# Problem requirements
Can you reproduce the text of every record verbatim and leave the pictures out of your answer?

# Source records
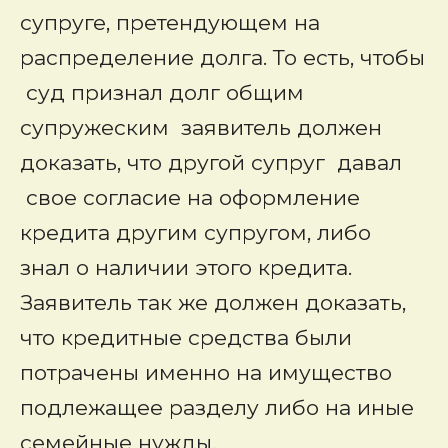
супруге, претендующем на
распределение долга. То есть, чтобы
суд признал долг общим
супружеским заявитель должен
доказать, что другой супруг давал
свое согласие на оформление
кредита другим супругом, либо
знал о наличии этого кредита.
Заявитель так же должен доказать,
что кредитные средства были
потрачены именно на имущество
подлежащее разделу либо на иные
семейные нужды.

# Output of the exercise
супруге, претендующем на
распределение долга. То есть, чтобы
суд признал долг общим
супружеским заявитель должен
доказать, что другой супруг давал
свое согласие на оформление
кредита другим супругом, либо
знал о наличии этого кредита.
Заявитель так же должен доказать,
что кредитные средства были
потрачены именно на имущество
подлежащее разделу либо на иные
семейные нужды.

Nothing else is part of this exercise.